Indeed, you can feel the writer's nationality in the translation (I couldn't help but imagine Hanna speaking with a German accent, which didn't seem right to me) - but unless we want to get into the huge translation debate and argue that it's better to give a text a new, 'British' identity rather than attempting, and inevitably failing, to retain its original 'German' one, I don't think this is necessarily a fault. The book itself is about the generation whose parents served for and collaborated with the Nazis, their shame and guilt, so in this case its German character carries meaning in itself.
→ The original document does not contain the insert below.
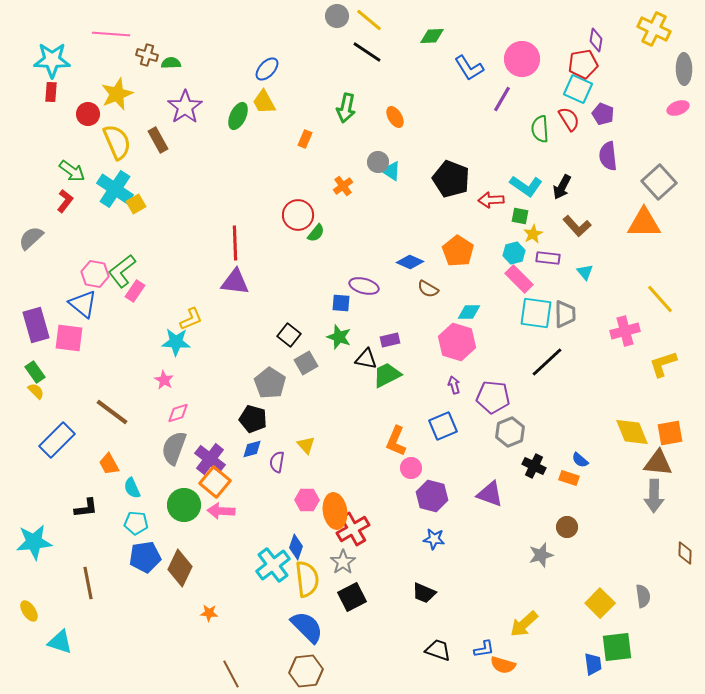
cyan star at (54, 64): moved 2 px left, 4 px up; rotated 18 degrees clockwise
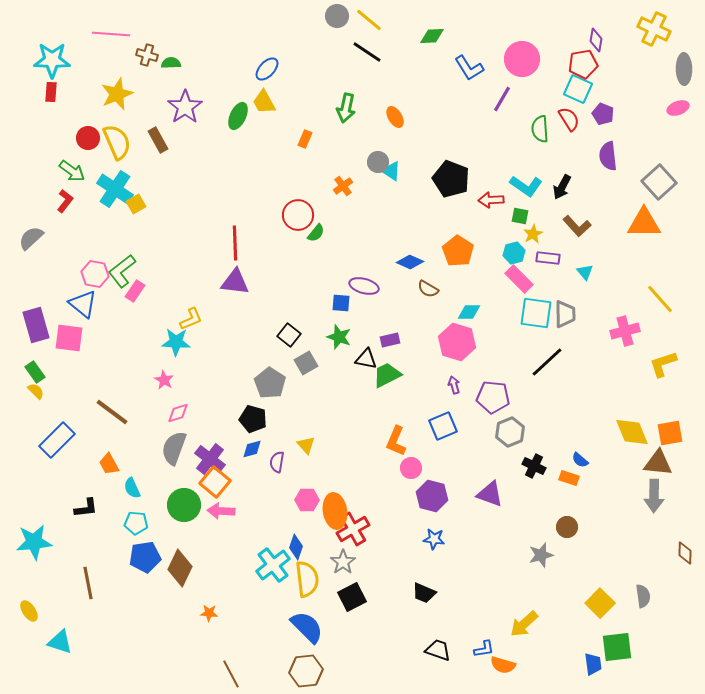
red circle at (88, 114): moved 24 px down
In writing this review I've realised that I actually liked the book much more than I either expected to or thought I had while I was reading it. It doesn't pretend to be much more than a novella (although the publishers make some attempt at this pretence with the luxurious spacing and thick paper - it looks much more than 240 pages long), and whilst the moral discussion is rather thinly-disguised as the character's rather than the author's, the plotline is simple and sticks to a small, exquisitely-complicated part of its characters' psyche. Hanna is, quite frankly, a brilliant character: unmistakeably womanly yet curiously childlike, violent, earnest and beautiful. The third section of the book, where she is in prison, was for me its triumph, the most convincing and poignant. This book grows on you, and though I might not wholeheartedly share the ravings of the reviews quoted inside the cover ("Read it ... and read it again"), I would suggest that there are far worse ways to quietly pass a Sunday afternoon than this thoughtful, decidedly un-slinky book.